** Given records follows **
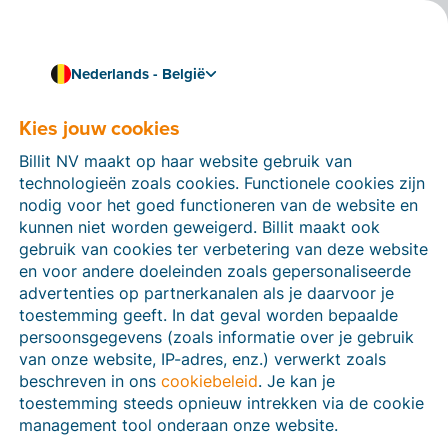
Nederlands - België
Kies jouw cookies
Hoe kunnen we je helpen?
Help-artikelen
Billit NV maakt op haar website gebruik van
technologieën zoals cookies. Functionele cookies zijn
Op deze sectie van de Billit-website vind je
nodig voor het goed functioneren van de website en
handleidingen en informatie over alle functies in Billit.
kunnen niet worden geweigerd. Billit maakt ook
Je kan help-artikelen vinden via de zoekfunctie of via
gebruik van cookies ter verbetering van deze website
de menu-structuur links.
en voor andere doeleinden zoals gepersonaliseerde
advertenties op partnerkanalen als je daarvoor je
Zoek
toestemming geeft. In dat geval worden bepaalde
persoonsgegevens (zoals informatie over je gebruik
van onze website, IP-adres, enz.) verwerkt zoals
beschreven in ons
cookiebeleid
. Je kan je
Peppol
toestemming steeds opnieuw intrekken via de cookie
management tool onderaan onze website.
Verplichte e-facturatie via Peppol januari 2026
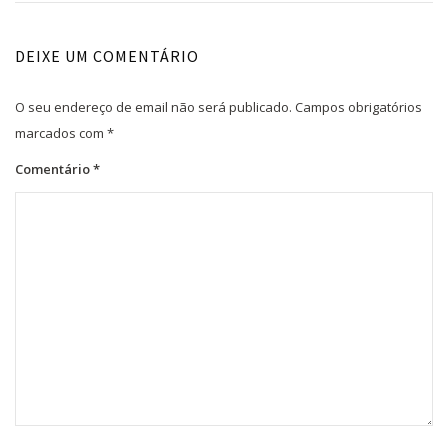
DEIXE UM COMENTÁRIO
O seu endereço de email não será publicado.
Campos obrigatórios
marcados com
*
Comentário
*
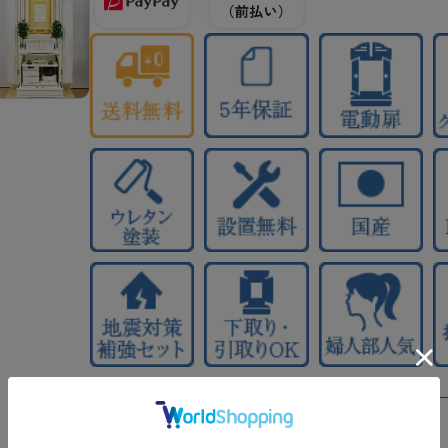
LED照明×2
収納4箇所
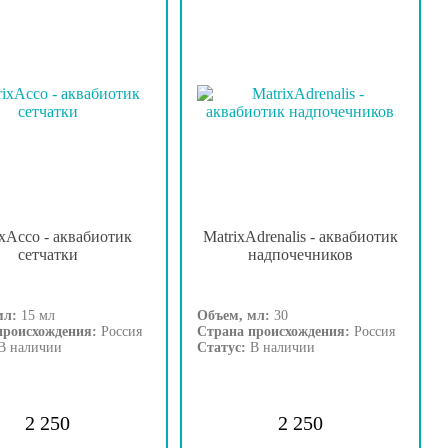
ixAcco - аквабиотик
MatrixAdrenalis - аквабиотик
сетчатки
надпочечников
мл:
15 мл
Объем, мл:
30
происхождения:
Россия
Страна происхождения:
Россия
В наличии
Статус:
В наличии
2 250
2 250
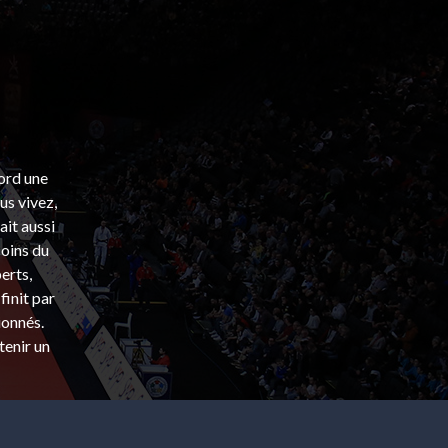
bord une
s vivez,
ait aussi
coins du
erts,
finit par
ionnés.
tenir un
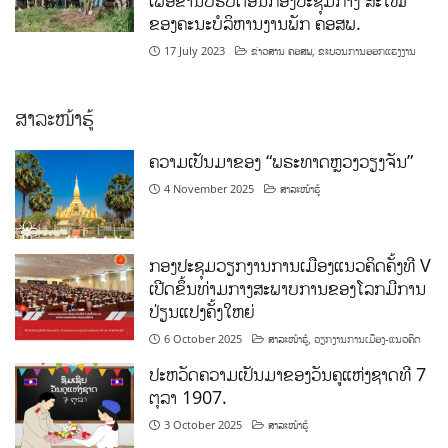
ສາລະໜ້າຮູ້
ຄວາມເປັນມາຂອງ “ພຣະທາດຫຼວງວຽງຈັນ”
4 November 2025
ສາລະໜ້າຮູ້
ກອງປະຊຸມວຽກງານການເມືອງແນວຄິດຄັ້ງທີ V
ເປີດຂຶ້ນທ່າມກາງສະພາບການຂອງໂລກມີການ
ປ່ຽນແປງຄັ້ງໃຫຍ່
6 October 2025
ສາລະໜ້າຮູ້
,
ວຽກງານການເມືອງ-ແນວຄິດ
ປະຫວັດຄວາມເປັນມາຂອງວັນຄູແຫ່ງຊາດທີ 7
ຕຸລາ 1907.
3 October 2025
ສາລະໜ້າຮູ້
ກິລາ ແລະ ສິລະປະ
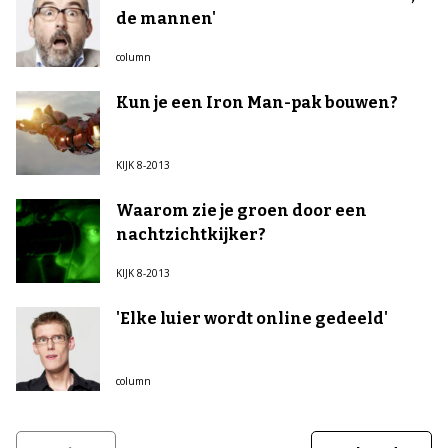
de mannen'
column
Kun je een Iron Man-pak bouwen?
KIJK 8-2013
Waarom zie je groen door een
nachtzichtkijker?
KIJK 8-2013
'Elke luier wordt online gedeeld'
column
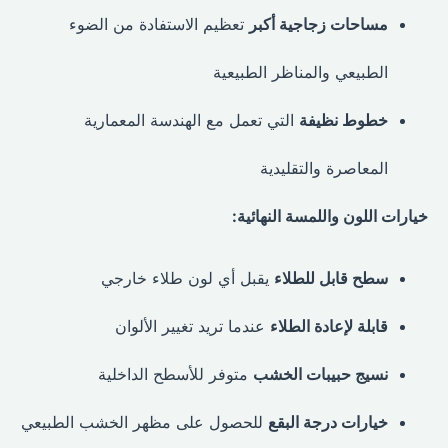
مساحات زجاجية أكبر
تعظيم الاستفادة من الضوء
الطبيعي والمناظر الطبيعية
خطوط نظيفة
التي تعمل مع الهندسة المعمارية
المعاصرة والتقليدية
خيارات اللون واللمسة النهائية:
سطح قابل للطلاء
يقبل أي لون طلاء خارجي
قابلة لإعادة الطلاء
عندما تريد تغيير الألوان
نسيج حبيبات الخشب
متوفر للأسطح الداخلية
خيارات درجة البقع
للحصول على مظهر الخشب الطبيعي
** End of Given records **
**What to produce**
Print the data above exactly, minus pictures.

**Response box**
Nederlands - België
Kies jouw cookies
Hoe kunnen we je helpen?
Help-artikelen
Billit NV maakt op haar website gebruik van
technologieën zoals cookies. Functionele cookies zijn
Op deze sectie van de Billit-website vind je
nodig voor het goed functioneren van de website en
handleidingen en informatie over alle functies in Billit.
kunnen niet worden geweigerd. Billit maakt ook
Je kan help-artikelen vinden via de zoekfunctie of via
gebruik van cookies ter verbetering van deze website
de menu-structuur links.
en voor andere doeleinden zoals gepersonaliseerde
advertenties op partnerkanalen als je daarvoor je
Zoek
toestemming geeft. In dat geval worden bepaalde
persoonsgegevens (zoals informatie over je gebruik
van onze website, IP-adres, enz.) verwerkt zoals
beschreven in ons
cookiebeleid
. Je kan je
Peppol
toestemming steeds opnieuw intrekken via de cookie
management tool onderaan onze website.
Verplichte e-facturatie via Peppol januari 2026
DEIXE UM COMENTÁRIO
O seu endereço de email não será publicado.
Campos obrigatórios
marcados com
*
Comentário
*
LED照明×2
収納4箇所
ixAcco - аквабиотик
MatrixAdrenalis - аквабиотик
сетчатки
надпочечников
мл:
15 мл
Объем, мл:
30
происхождения:
Россия
Страна происхождения:
Россия
В наличии
Статус:
В наличии
2 250
2 250
bord une
s vivez,
ait aussi
coins du
erts,
finit par
ionnés.
tenir un
ສາລະໜ້າຮູ້
ຄວາມເປັນມາຂອງ “ພຣະທາດຫຼວງວຽງຈັນ”
4 November 2025
ສາລະໜ້າຮູ້
ກອງປະຊຸມວຽກງານການເມືອງແນວຄິດຄັ້ງທີ V
ເປີດຂຶ້ນທ່າມກາງສະພາບການຂອງໂລກມີການ
ປ່ຽນແປງຄັ້ງໃຫຍ່
6 October 2025
ສາລະໜ້າຮູ້
,
ວຽກງານການເມືອງ-ແນວຄິດ
ປະຫວັດຄວາມເປັນມາຂອງວັນຄູແຫ່ງຊາດທີ 7
ຕຸລາ 1907.
3 October 2025
ສາລະໜ້າຮູ້
ກິລາ ແລະ ສິລະປະ
de mannen'
column
Kun je een Iron Man-pak bouwen?
KIJK 8-2013
Waarom zie je groen door een
nachtzichtkijker?
KIJK 8-2013
'Elke luier wordt online gedeeld'
column
مساحات زجاجية أكبر
تعظيم الاستفادة من الضوء
الطبيعي والمناظر الطبيعية
خطوط نظيفة
التي تعمل مع الهندسة المعمارية
المعاصرة والتقليدية
خيارات اللون واللمسة النهائية:
سطح قابل للطلاء
يقبل أي لون طلاء خارجي
قابلة لإعادة الطلاء
عندما تريد تغيير الألوان
نسيج حبيبات الخشب
متوفر للأسطح الداخلية
خيارات درجة البقع
للحصول على مظهر الخشب الطبيعي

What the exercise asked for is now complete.